What I overheard Bloom say was this: 'Well, you know that the ancient Greeks, even Plato and Aristotle, had no concept of “power” as we know it today.' This casual, lunch-hour comment seeped into my mind and stayed there. It had never occurred to me that the two philosophical masters, whom we were always told to revere as the founders of 'Western Thought', had no idea of power in their heads. Dubious at first, I rushed to the library to consult a Classical Greek dictionary. I could find 'tyranny', 'democracy', 'aristocracy', 'monarchy', 'city', army', etc., but no entry for any abstract or general concept of 'power'.

 

When writing the final version of 'The Idea of Power in Javanese Culture'--conceived as a study in comparative political philosophy--I tried to anticipate and forestall the easy reaction of most Western readers: 'Well, the Javanese were and are primitive, and we are not.' Luckily, I had help from Max Weber, who introduced the concept of 'charisma' into modern sociology, though he had great difficulty in explaining it clearly and systematically. Hitler, Reagan, Mao, Evita Peron, de Gaulle, Soekarno, Gandhi, Fidel Castro, Lenin and Khomeini: what rationality lay behind their hold on people's imaginations? Was there a substratum of old ways of thinking about 'power' (mana, tédja) even in cultures that thought of themselves as completely modern? Much later on I was gratified to learn that Reagan never made important decisions before his wife had telephoned her fortune-teller, and that the top leaders of today's Chinese Communist Party eagerly consult astrologers and feng shui masters--out of the limelight, of course.

 

The two main points I want to make about this article are, first, that I began making comparisons from a nationalist point of view, and within an East versus West framework long popular among Orientalists--but in this comparison I wanted to show that the Javanese or Indonesians can be seen as just as 'rational' as Westerners and other peoples, so long as we understand the basic assumptions of their thinking. Second, that taking this approach occurred by sheer chance: I happened to be both Bloom's junior colleague and Moertono's friend.

 

For the next ten years, however, I really did nothing seriously comparative, and when I returned systematically to the question of comparisons, my outlook and interests were completely different. Even a brief look at 'The Idea of Power in Javanese Culture' (1972) and Imagined Communities (1983) will immediately reveal how far apart they are. For sure, it was partly a matter of age. In 1972, I was thirty-six years young, still untenured, and recently expelled from Indonesia. In 1983, I was forty-seven years old, a full professor, newly appointed director of Cornell's Southeast Asia Program, and busy with the study of Siam. But the age difference was 

by no means the most important factor. Here I would like to jot down some notes about three powerful influences on me over that decade--in no special order.

 

I was fortunate to have a more intelligent, slightly younger brother, known to the world as Perry Anderson, but within the family by his original Irish name, Rory. For a long time after I left for America, we did not keep in touch very well, except via my mother and sister. After graduating from Oxford in history, I think in 1959, he plunged into Marxist politics and intellectual life. Along with some of his Oxford friends, he quickly moved to work at the recently established New Left Review, to revive and modernize a leftist politics in the UK that had long become fossilized under the uninspiring aegis of the British Communist Party.

▸ **WORK REQUEST**: Reproduce word for word the part of the passage on the idea of power between "by no means" and "decade--in no special order.", inclusive. The records that come next are not needed for any of this work.

▸ **SUPPLIED MATERIAL**:
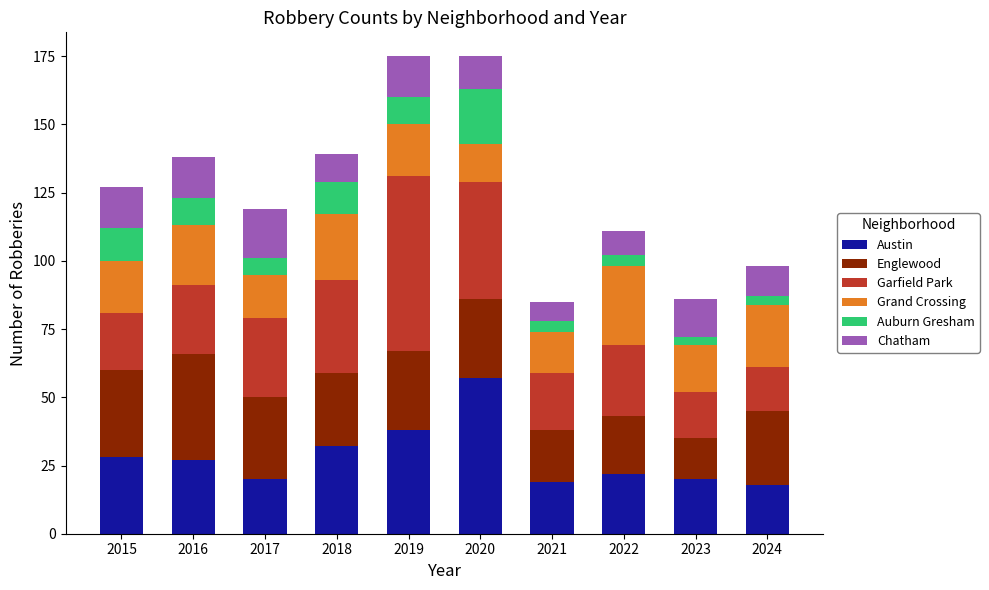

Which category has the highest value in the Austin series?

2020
* * *
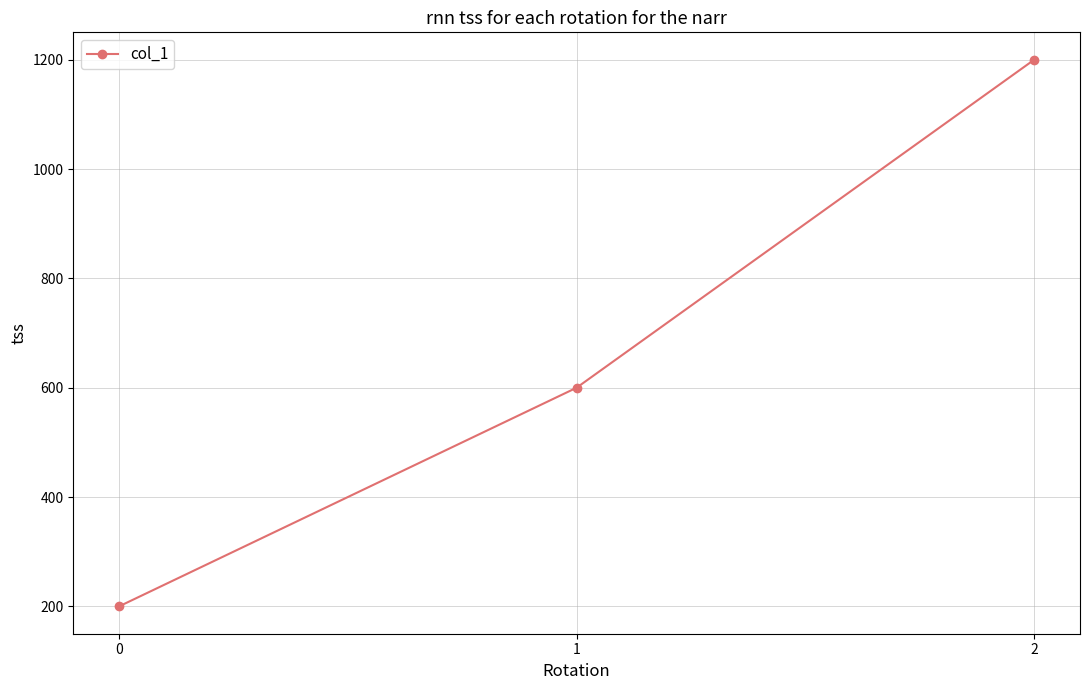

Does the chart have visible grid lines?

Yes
...
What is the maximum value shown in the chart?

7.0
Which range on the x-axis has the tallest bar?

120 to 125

▸ **ANSWER TO THE PROBLEM**:
by no means the most important factor. Here I would like to jot down some notes about three powerful influences on me over that decade--in no special order.